Teks Bacaan:
****************************************

Indonesia Hadapi Dua Fase di 2019
JAKARTA, KOMPAS-- Volatilitas kondisi perekonomian global masih berlanjut pada 2019 kendati tekanannya terhadap ekonomi domestik berkurang. Situasi ini akan menempatkan Indonesia pada dua fase ekonomi, yaitu fluktuasi dan konsolidasi.
Fluktuasi ekonomi diperkirakan akan terjadi pada semester I-2019 yang diikuti dengan pengetatan kebijakan moneter dan fiskal. Adapun konsolidasi ekonomi diperkirakan berlangsung pada paruh kedua 2019, yang akan diikuti pelonggaran kebijakan moneter dan fiskal.
Dua fase ekonomi itu akan berlangsung di tengah dinamika politik dalam negeri yang menigkat menjelang Pemilihan Umum 2019. Pemerintah diharapkan tidak lengah dan mengutamakan upaya menjaga stabilitas ekonomi daripada mendorong pertumbuhan ekonomi.
Hal itu mengemuka dalam Diskusi Panel Ekonomi “Mengantisipasi Situasi Ekonomi dan Politik 2019” yang diselenggarakan Harian Kompas di Jakarta, Selasa (4/12/2018). Pembicara dalam diskusi itu adalah pengajar Universitas Indonesia (UI) Jakarta Faisal Basri, Kepala Ekonom dan Riset PT Bank UOB Indonesia Enrico Tanuwidjaja, Ketua Dewan Penasihat Ikatan Alumni Lemhanas Bambang Kesowo, dan Dekan Fakultas ekonomi dan Bisnis UI Ari Kuncoro.

****************************************

Terapkan Isi Bacaan:
1 > Salin bagian artikel tentang dua fase ekonomi Indonesia pada 2019, mulai dari "Dua fase ekonomi itu" hingga "UI Ari Kuncoro.".
2 > Tuliskan lanjutan artikel tentang dua fase ekonomi Indonesia pada 2019, dimulai setelah kalimat terakhirnya.

Data Rekaman:
****************************************

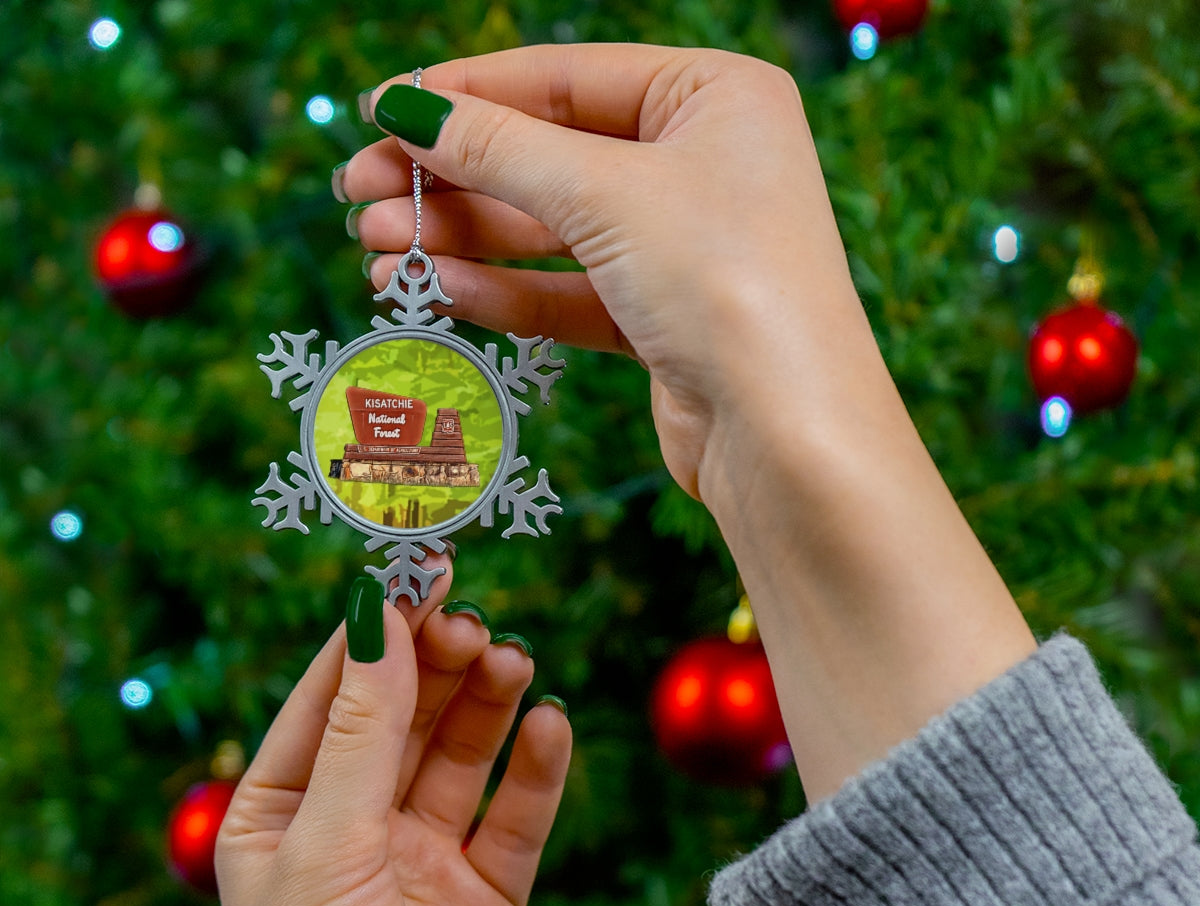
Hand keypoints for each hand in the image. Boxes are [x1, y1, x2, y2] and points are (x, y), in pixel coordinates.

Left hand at [216, 571, 570, 905]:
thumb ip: (363, 729)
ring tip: (516, 663)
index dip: (377, 630)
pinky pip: (516, 816)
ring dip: (489, 704)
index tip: (421, 569)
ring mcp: (422, 862)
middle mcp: (352, 829)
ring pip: (462, 755)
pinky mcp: (487, 898)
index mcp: (283, 812)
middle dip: (438, 664)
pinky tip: (552, 727)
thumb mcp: (327, 846)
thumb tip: (377, 612)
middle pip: (404, 715)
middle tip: (476, 624)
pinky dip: (537, 770)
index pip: (332, 694)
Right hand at [341, 44, 874, 499]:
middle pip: (549, 157)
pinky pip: (568, 293)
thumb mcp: (604, 194)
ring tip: (377, 252)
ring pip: (551, 232)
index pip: (564, 78)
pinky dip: (505, 292)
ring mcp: (682, 247)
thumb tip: (407, 108)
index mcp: (714, 96)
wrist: (787, 436)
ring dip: (463, 240)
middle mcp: (702, 164)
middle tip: (359, 196)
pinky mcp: (662, 321)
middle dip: (451, 179)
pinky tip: (438, 291)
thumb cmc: (725, 284)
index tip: (379, 110)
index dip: (466, 94)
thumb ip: (499, 149)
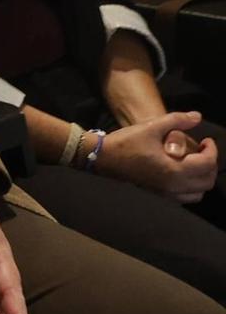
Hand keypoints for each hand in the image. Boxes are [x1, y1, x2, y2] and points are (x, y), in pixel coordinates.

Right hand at [99, 113, 218, 203]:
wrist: (102, 157)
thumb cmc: (127, 142)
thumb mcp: (152, 126)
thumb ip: (177, 120)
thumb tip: (197, 116)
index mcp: (174, 169)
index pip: (207, 164)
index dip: (212, 150)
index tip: (207, 140)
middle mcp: (173, 185)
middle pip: (207, 181)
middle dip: (211, 165)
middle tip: (204, 151)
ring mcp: (166, 192)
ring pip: (199, 193)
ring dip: (203, 178)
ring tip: (196, 163)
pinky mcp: (160, 194)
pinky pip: (186, 197)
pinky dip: (192, 188)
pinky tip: (184, 174)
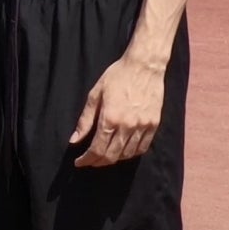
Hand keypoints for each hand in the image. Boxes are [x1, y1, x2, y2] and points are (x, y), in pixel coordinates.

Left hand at [71, 50, 167, 167]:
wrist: (144, 67)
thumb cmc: (116, 77)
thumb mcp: (94, 95)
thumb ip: (85, 120)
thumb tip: (74, 140)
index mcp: (110, 118)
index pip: (97, 149)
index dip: (86, 159)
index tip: (79, 162)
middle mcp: (128, 126)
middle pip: (112, 155)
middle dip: (98, 162)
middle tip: (89, 161)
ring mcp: (143, 126)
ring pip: (128, 154)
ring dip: (114, 159)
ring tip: (103, 156)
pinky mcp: (154, 125)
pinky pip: (142, 147)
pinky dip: (131, 153)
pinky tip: (123, 151)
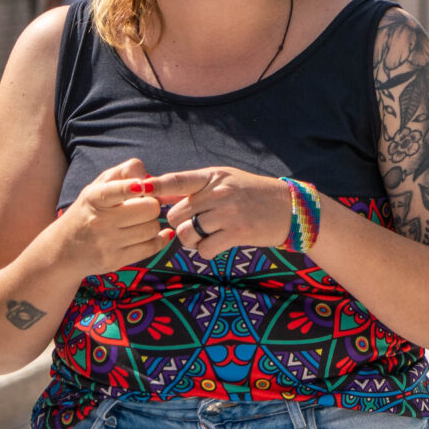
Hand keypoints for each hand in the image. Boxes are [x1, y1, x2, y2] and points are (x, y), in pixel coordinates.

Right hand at [50, 157, 174, 276]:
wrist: (62, 250)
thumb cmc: (89, 211)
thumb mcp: (98, 187)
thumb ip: (123, 172)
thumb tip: (145, 173)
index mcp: (93, 198)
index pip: (114, 190)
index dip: (131, 187)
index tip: (141, 186)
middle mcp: (99, 221)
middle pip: (149, 208)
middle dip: (151, 205)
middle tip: (143, 206)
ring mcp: (107, 243)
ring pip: (152, 228)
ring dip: (152, 223)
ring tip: (141, 221)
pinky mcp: (115, 260)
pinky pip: (151, 247)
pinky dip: (159, 239)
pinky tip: (158, 234)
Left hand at [153, 166, 297, 258]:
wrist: (290, 208)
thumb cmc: (253, 194)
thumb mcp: (226, 181)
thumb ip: (195, 186)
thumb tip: (158, 192)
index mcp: (213, 177)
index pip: (177, 180)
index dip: (155, 186)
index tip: (138, 189)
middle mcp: (220, 193)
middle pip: (177, 215)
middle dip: (179, 225)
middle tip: (193, 227)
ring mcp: (229, 213)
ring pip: (187, 234)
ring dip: (190, 241)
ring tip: (204, 237)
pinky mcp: (238, 233)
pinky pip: (205, 249)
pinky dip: (205, 251)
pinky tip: (216, 245)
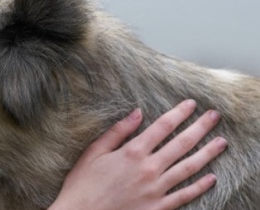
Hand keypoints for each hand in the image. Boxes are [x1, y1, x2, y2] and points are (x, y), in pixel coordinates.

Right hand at [49, 99, 226, 209]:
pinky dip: (200, 186)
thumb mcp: (94, 152)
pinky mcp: (158, 207)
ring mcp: (155, 189)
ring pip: (188, 168)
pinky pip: (184, 195)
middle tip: (214, 116)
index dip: (179, 113)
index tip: (191, 104)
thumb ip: (118, 131)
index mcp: (132, 152)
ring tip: (221, 142)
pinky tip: (211, 177)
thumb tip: (137, 113)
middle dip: (200, 128)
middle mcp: (148, 169)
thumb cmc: (83, 183)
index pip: (162, 127)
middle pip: (181, 144)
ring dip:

****************************************

Jawaban Tiap Butir:
1 >
Dua fase ekonomi itu akan berlangsung di tengah dinamika politik dalam negeri yang menigkat menjelang Pemilihan Umum 2019. Pemerintah diharapkan tidak lengah dan mengutamakan upaya menjaga stabilitas ekonomi daripada mendorong pertumbuhan ekonomi.
Hal itu mengemuka dalam Diskusi Panel Ekonomi “Mengantisipasi Situasi Ekonomi dan Politik 2019” yang diselenggarakan Harian Kompas di Jakarta, Selasa (4/12/2018). Pembicara dalam diskusi itu adalah pengajar Universitas Indonesia (UI) Jakarta Faisal Basri, Kepala Ekonom dan Riset PT Bank UOB Indonesia Enrico Tanuwidjaja, Ketua Dewan Penasihat Ikatan Alumni Lemhanas Bambang Kesowo, dan Dekan Fakultas ekonomi dan Bisnis UI Ari Kuncoro.

2 >
Menurut Enrico, volatilitas ekonomi global masih berlanjut karena Bank Sentral Amerika Serikat, The Fed, diperkirakan masih akan menaikkan suku bunga acuannya pada tahun depan. Kendati diperkirakan tidak sebanyak tahun ini, namun kenaikan suku bunga acuan The Fed itu tetap akan memperlambat penguatan rupiah dan memicu langkah investor asing untuk keluar dari negara-negara berkembang, termasuk Indonesia.
Gencatan perang dagang AS-China yang bakal terjadi selama 90 hari juga diperkirakan tetap menyebabkan volatilitas. Volume perdagangan dunia masih akan tumbuh melambat pada triwulan I-2019 dan masih ada kemungkinan berbagai kebijakan mengejutkan dari Presiden AS Donald Trump pada jeda 90 hari perang dagang itu.
“Untuk itu, Indonesia tetap perlu menjaga stabilitas rupiah di paruh pertama 2019, sehingga selisih imbal hasil obligasi pemerintah masih menarik bagi investor asing. Di sisi lain, Indonesia perlu meningkatkan penggunaan mata uang lokal masing-masing negara dalam transaksi dagang, terutama dengan China, untuk menjaga cadangan devisa,” kata Enrico.
Pada semester II-2019, lanjut Enrico, volatilitas itu diperkirakan mereda. Oleh karena itu, Indonesia dapat melonggarkan kebijakan moneter dan fiskal dalam rangka mendorong pertumbuhan ekonomi. Saat ini, suku bunga acuan Bank Indonesia sebesar 6 persen.
Sementara, Faisal Basri mengemukakan, pertumbuhan ekonomi Indonesia pada 2019 diperkirakan tidak akan sekuat tahun ini kendati tekanan eksternal melemah. Perekonomian Indonesia pada 2019 diperkirakan tumbuh 5,1 persen, lebih rendah dari pertumbuhan ekonomi 2018 yang diperkirakan 5,2 persen.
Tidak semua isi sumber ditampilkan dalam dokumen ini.